# System does not reboot

## lyallp

I am using "Linux version 2.6.30-gentoo-r4 (root@lyalls-pc) (gcc version 4.3.2 (Gentoo 4.3.2-r3 p1.6, pie-10.1.5) ) #1 SMP PREEMPT Thu Aug 6 18:54:15 CST 2009"

If I reboot, all the services seem to stop but the system does not reboot.

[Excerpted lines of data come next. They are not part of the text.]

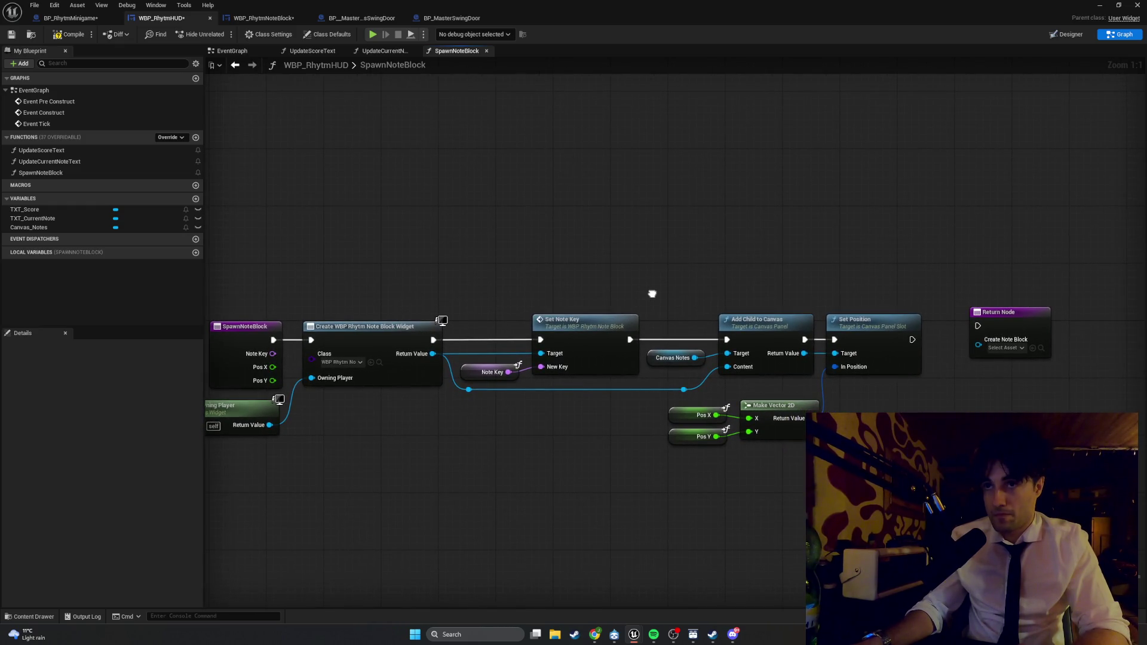
left_click_drag(982, 313, 974, 328)
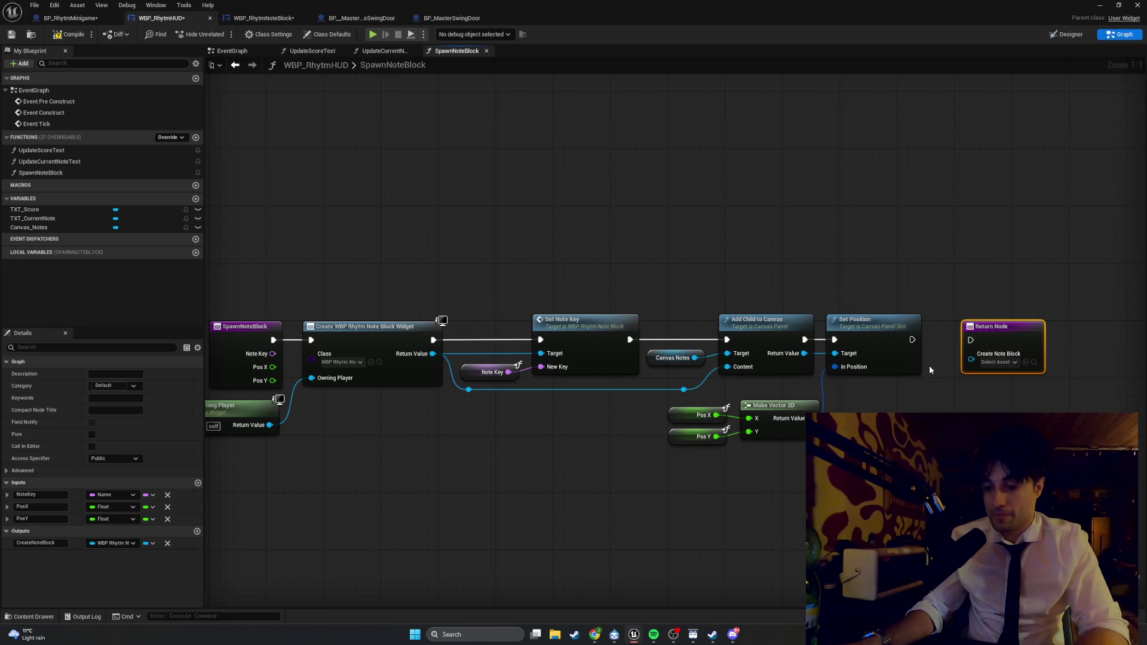
left_click_drag(915, 340, 971, 340)
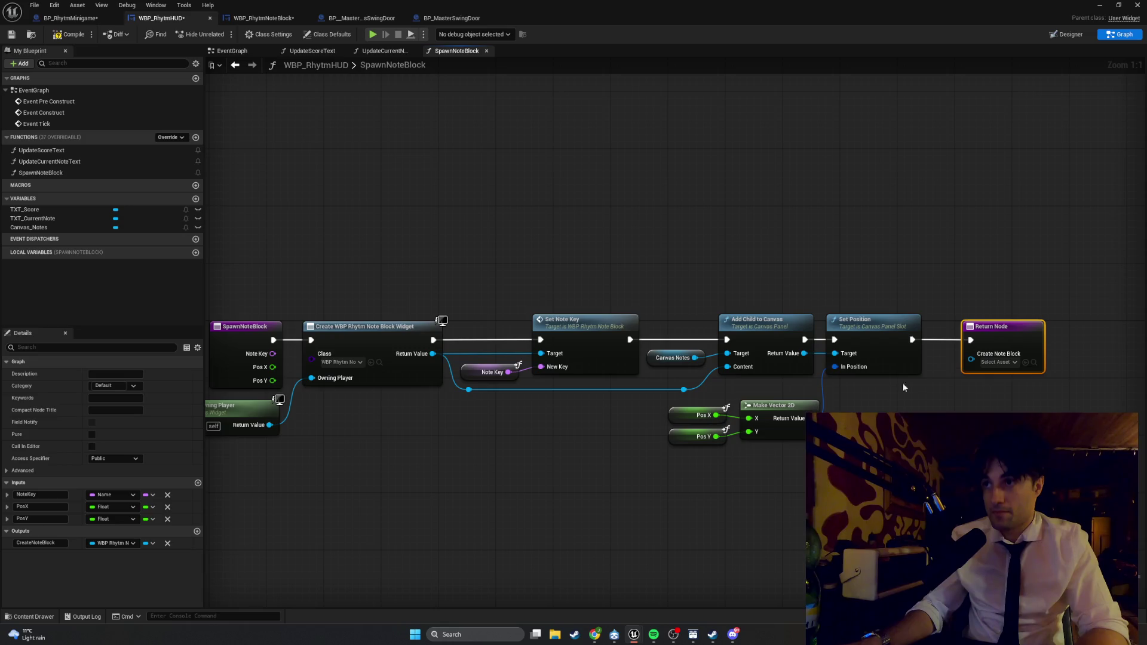
- Wire Create Widget's Return Value into the Return Node's Create Note Block pin via reroute points
scroll(807, 410, "down", 1)
mouse_move(1076, 277)
left_mouse_down()
mouse_move(410, 467)
mouse_move(452, 468)
left_mouse_up()
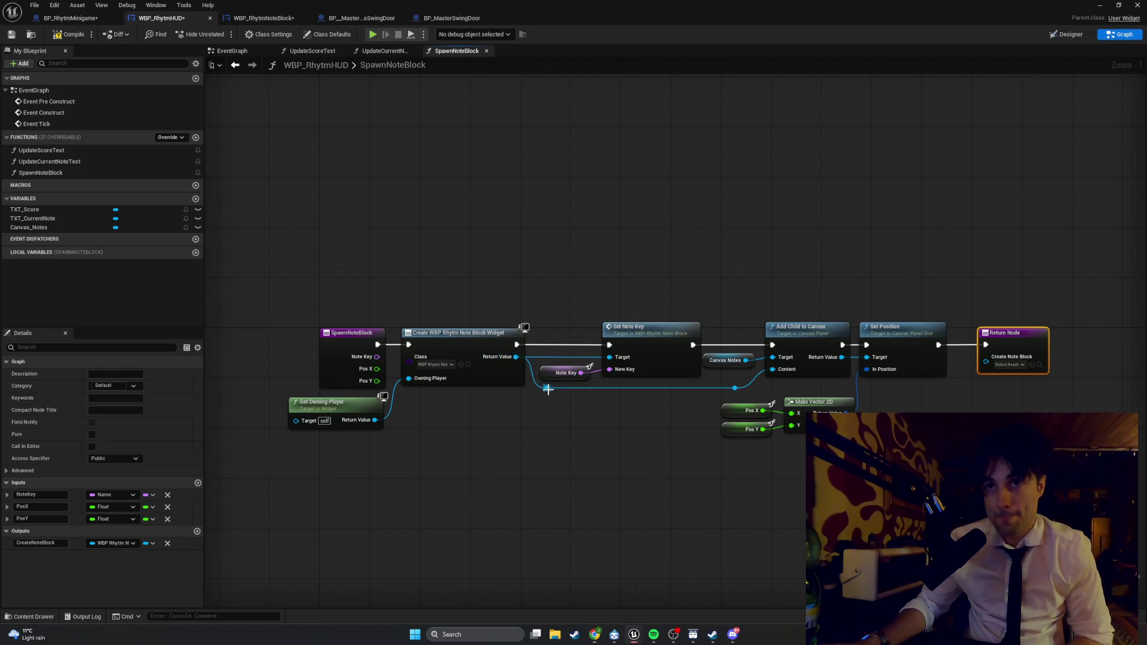
mouse_move(548, 389)
left_mouse_down()
mouse_move(577, 417)
mouse_move(1011, 396)
mouse_move(1001, 367)
mouse_move(969, 395)
mouse_move(971, 466)
mouse_move(941, 478)
left_mouse_up()
double_click(965, 356)
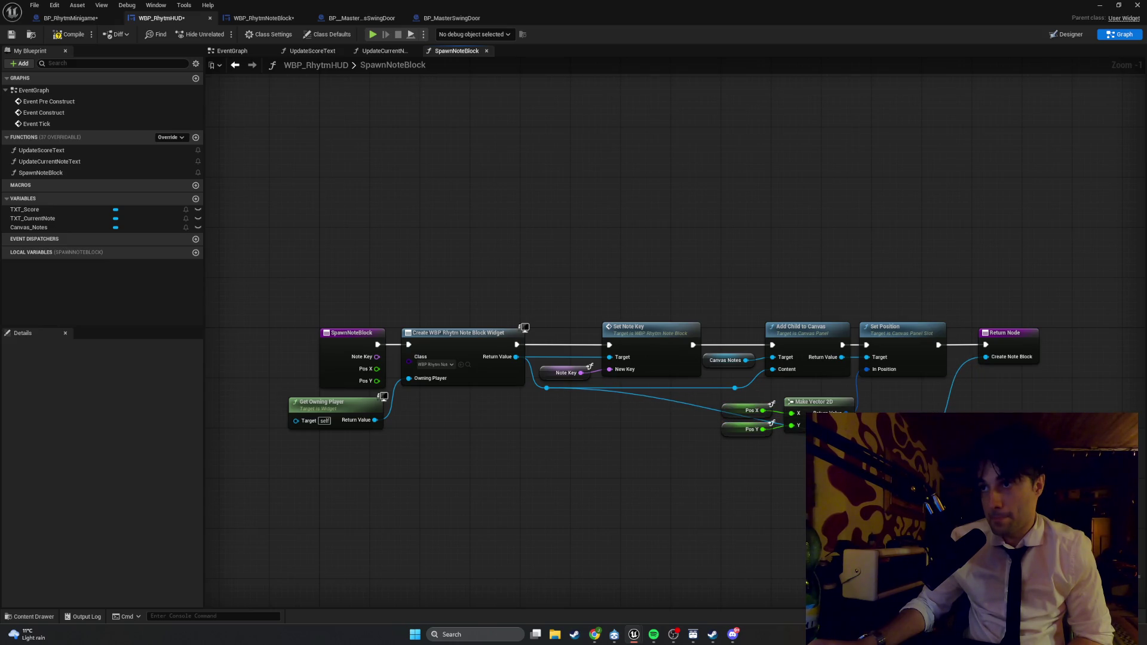
double_click(629, 389)
mouse_move(633, 391)
left_mouse_down()
mouse_move(579, 442)
mouse_move(585, 449)
left_mouse_up()
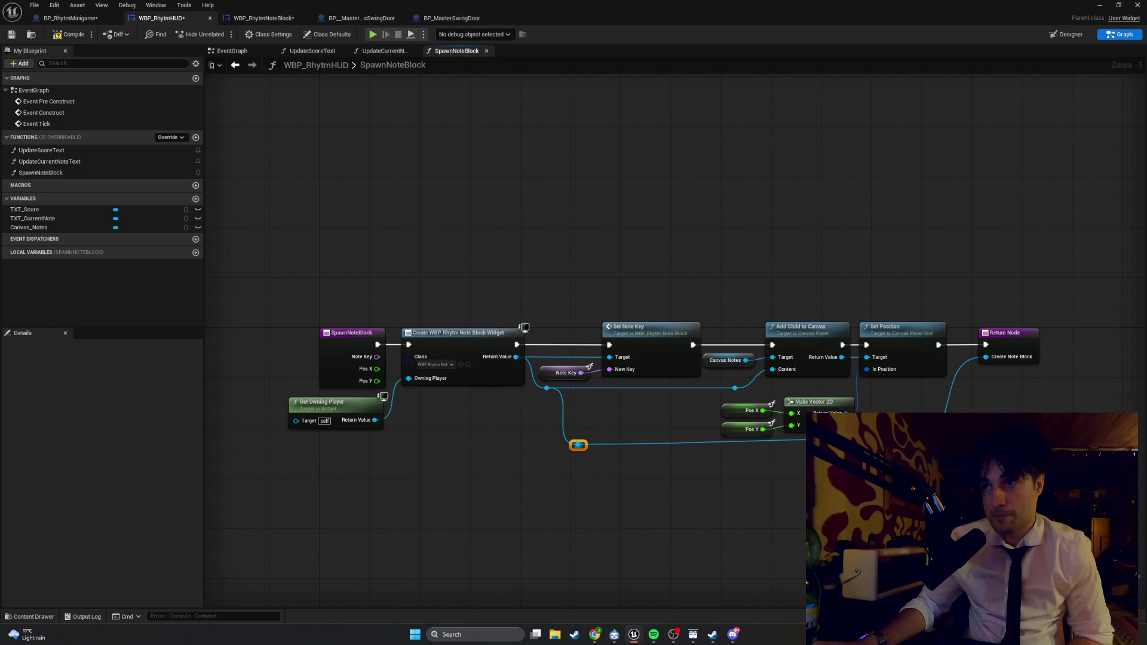
left_click(591, 460)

I have the Magic SYSREQ http://en.wikipedia.org/wiki/Magic_SysRq_key set and I use, in order, E, I, S, U, B 

But, B does not cause a re-boot. 

Anyone else having this issue?

----------

## Jaglover

Yes, I had similar issue when I assembled my new rig based on ASUS P5K. IMO it is an issue of BIOS and kernel compatibility. Nor sure whether it's buggy BIOS or kernel. Probably the BIOS. For me, upgrading to 2.6.30 fixed it (at least I think it is what fixed it). It's likely future kernel upgrades will fix it for you, too.

----------

## Bircoph

Kernel has some quirks and workarounds for buggy BIOSes, make sure you enabled them (make menuconfig).

----------

## lyallp

Problem has only just manifested itself in 2.6.30

The Mobo is relatively new, it's an ASUS P5Q

I fiddled with ALT-SYSREQ and found that the 'reboot' does not work but the 'power off' option did.

Hmmm...

----------

## lyallp

Found the problem.

I have sabnzbd+ installed, the shutdown script uses wget to hit the shutdown url.

Problem is, a recent round of updates in python and libraries seems to have broken sabnzbd with regard to the shutdown.

Once I put a timeout and retry limit in my shutdown request, the problem went away.

----------